In the data below, find the line containing "1/7/14 Dedication of", then set down that line and every later line up to and including the line containing "Baptism with fire", exactly.

Extracted page text data >>
Content starts

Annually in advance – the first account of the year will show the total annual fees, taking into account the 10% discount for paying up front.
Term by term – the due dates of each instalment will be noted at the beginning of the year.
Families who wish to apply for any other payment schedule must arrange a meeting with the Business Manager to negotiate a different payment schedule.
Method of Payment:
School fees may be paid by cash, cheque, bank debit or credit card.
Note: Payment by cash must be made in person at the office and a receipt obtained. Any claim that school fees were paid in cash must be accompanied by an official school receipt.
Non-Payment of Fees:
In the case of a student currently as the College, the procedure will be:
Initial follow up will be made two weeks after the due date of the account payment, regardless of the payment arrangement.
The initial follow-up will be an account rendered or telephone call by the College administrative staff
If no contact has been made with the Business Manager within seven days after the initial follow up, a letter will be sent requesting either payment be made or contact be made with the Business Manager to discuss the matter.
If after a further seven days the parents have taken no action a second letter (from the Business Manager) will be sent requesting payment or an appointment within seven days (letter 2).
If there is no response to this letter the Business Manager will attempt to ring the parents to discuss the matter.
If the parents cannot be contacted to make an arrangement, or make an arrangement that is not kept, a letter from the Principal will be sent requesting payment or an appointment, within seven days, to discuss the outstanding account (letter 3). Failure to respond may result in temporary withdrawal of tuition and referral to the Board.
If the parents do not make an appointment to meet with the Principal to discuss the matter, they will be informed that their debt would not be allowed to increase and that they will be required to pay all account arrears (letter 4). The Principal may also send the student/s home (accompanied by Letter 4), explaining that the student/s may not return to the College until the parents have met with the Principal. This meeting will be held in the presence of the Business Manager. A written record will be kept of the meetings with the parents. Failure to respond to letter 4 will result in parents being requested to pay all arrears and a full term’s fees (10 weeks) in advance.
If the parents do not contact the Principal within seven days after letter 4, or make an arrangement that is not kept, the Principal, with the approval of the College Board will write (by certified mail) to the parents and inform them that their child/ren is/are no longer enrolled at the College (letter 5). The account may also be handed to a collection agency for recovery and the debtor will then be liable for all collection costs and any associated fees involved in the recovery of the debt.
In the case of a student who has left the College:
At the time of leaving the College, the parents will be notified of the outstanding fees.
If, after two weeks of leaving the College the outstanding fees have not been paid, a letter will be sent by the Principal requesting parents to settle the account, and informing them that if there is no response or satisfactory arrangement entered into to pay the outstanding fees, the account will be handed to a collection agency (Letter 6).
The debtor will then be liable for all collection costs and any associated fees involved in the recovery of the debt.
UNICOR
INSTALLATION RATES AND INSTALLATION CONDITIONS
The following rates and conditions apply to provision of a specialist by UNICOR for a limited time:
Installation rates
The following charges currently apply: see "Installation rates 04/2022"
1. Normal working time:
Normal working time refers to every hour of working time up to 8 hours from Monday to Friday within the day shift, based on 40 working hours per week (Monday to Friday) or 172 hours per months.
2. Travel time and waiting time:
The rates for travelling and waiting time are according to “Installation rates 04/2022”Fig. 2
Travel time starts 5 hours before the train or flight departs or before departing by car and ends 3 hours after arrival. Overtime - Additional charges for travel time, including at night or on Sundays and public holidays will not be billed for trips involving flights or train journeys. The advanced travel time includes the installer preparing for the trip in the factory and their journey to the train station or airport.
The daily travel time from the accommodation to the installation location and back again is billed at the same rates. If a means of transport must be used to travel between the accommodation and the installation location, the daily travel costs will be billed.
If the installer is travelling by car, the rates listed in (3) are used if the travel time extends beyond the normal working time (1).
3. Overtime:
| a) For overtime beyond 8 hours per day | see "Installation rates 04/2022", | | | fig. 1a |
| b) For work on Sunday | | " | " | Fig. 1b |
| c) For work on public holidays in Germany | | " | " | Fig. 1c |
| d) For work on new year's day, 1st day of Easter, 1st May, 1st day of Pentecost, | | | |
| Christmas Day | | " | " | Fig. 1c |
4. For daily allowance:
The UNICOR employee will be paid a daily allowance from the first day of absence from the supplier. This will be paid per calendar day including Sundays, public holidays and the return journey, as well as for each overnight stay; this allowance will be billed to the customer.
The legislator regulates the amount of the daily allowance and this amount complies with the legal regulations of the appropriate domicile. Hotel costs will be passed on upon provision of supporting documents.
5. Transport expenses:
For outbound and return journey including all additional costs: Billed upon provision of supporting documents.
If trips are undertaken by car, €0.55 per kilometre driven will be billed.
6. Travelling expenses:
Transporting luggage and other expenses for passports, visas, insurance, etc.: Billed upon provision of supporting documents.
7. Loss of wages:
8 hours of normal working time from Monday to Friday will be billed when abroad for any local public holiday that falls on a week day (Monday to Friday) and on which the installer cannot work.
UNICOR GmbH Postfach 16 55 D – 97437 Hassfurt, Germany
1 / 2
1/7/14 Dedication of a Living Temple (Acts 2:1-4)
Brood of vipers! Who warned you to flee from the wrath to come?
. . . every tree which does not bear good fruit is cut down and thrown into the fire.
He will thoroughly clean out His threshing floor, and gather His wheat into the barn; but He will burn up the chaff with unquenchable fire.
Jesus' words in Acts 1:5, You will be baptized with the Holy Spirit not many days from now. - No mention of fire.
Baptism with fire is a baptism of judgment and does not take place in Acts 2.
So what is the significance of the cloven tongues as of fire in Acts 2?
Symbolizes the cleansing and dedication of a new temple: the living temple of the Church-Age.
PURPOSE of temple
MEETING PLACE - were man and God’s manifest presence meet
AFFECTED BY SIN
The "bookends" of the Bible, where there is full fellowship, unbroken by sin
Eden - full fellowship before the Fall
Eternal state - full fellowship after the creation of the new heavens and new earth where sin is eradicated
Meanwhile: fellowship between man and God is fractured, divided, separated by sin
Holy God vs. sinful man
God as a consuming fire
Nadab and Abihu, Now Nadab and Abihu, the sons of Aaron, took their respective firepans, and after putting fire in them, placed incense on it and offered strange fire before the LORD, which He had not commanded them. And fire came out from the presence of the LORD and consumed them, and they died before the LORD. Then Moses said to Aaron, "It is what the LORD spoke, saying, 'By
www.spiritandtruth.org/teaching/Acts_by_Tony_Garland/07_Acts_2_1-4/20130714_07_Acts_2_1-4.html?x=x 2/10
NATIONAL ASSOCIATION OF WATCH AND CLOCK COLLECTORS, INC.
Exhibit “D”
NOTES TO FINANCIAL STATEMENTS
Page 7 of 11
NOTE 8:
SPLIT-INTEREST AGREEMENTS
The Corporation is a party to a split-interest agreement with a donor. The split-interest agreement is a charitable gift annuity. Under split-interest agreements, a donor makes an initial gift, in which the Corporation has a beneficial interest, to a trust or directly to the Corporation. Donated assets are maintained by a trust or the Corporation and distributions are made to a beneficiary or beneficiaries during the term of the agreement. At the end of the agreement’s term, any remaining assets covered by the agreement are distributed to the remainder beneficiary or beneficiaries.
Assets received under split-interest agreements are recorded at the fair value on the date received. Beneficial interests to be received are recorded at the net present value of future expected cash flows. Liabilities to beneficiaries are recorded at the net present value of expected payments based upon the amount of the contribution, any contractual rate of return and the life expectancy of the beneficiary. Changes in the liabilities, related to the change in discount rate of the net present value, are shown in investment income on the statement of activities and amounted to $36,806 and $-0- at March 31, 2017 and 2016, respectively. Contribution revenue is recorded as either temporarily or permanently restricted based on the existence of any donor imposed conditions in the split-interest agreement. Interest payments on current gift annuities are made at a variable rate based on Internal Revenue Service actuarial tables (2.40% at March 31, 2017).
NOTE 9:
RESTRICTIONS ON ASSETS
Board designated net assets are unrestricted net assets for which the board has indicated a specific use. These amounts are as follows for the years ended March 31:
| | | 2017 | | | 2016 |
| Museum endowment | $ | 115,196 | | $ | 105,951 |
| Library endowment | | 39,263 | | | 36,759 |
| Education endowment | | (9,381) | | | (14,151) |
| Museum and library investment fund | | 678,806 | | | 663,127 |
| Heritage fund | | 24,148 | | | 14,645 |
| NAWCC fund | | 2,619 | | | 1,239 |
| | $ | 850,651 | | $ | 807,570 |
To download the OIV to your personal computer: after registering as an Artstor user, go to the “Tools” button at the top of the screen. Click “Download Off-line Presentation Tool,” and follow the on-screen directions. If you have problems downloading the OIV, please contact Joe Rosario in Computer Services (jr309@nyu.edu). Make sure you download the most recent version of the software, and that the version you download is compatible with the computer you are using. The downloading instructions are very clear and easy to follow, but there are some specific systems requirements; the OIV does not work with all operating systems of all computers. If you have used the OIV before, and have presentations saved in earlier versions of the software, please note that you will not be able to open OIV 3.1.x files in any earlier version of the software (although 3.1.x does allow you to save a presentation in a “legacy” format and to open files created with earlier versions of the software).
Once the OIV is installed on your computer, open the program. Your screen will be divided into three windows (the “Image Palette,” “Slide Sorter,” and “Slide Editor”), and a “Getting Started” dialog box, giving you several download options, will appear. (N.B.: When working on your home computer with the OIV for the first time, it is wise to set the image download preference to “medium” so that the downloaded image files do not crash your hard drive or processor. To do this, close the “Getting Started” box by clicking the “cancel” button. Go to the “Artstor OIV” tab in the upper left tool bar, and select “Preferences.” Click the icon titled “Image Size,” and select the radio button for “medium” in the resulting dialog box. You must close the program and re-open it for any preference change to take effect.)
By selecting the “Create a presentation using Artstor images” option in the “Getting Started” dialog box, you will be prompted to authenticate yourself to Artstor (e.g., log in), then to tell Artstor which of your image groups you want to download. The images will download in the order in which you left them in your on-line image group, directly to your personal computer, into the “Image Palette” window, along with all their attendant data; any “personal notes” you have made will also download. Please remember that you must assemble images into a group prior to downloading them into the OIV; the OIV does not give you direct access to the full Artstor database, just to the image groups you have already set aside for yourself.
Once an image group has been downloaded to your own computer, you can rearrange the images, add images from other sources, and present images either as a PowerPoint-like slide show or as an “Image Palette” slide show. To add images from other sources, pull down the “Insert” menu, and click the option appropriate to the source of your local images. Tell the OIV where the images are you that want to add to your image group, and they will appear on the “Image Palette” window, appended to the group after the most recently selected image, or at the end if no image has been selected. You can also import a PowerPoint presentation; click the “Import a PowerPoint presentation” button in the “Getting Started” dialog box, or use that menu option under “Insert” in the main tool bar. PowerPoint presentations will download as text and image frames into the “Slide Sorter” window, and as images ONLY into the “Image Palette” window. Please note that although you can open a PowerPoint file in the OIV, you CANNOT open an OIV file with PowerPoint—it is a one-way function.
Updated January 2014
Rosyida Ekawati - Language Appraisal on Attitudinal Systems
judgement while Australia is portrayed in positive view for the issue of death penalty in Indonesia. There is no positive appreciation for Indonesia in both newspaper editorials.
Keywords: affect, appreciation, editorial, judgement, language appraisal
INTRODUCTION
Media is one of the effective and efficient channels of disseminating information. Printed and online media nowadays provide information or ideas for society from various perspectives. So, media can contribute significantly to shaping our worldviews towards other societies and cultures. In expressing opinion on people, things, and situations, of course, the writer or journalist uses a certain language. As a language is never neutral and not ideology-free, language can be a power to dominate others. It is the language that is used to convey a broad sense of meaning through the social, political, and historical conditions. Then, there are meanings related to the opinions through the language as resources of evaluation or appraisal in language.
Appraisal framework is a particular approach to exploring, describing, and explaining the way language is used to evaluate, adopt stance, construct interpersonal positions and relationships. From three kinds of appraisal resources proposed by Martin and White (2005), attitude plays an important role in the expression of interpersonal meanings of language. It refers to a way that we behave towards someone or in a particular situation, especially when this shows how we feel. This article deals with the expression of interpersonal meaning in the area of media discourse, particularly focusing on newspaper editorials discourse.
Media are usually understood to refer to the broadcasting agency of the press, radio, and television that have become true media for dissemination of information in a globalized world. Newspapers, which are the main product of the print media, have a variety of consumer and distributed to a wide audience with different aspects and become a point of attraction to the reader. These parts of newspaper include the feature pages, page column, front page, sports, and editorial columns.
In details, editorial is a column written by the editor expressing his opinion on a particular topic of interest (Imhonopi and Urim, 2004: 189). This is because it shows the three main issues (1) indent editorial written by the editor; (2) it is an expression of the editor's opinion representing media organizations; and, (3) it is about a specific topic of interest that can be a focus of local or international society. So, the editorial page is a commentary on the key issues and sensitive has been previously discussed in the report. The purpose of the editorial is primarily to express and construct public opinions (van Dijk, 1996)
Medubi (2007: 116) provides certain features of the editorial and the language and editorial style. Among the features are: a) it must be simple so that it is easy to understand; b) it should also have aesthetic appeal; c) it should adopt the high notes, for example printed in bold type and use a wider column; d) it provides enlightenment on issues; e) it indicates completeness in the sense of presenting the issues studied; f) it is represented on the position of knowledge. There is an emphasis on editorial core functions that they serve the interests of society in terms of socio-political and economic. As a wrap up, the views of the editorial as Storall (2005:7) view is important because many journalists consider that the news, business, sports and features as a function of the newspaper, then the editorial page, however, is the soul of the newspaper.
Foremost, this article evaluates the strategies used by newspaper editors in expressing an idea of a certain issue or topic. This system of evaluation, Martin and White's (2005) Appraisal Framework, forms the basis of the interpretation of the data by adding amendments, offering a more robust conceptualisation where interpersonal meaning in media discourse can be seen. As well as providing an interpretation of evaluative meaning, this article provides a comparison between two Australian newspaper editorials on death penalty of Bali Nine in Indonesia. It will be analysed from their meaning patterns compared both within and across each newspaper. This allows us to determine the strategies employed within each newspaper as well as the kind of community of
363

Content ends

Exercise output >>
1/7/14 Dedication of a Living Temple (Acts 2:1-4)
Brood of vipers! Who warned you to flee from the wrath to come?
. . . every tree which does not bear good fruit is cut down and thrown into the fire.
He will thoroughly clean out His threshing floor, and gather His wheat into the barn; but He will burn up the chaff with unquenchable fire.
Jesus' words in Acts 1:5, You will be baptized with the Holy Spirit not many days from now. - No mention of fire.
Baptism with fire is a baptism of judgment and does not take place in Acts 2.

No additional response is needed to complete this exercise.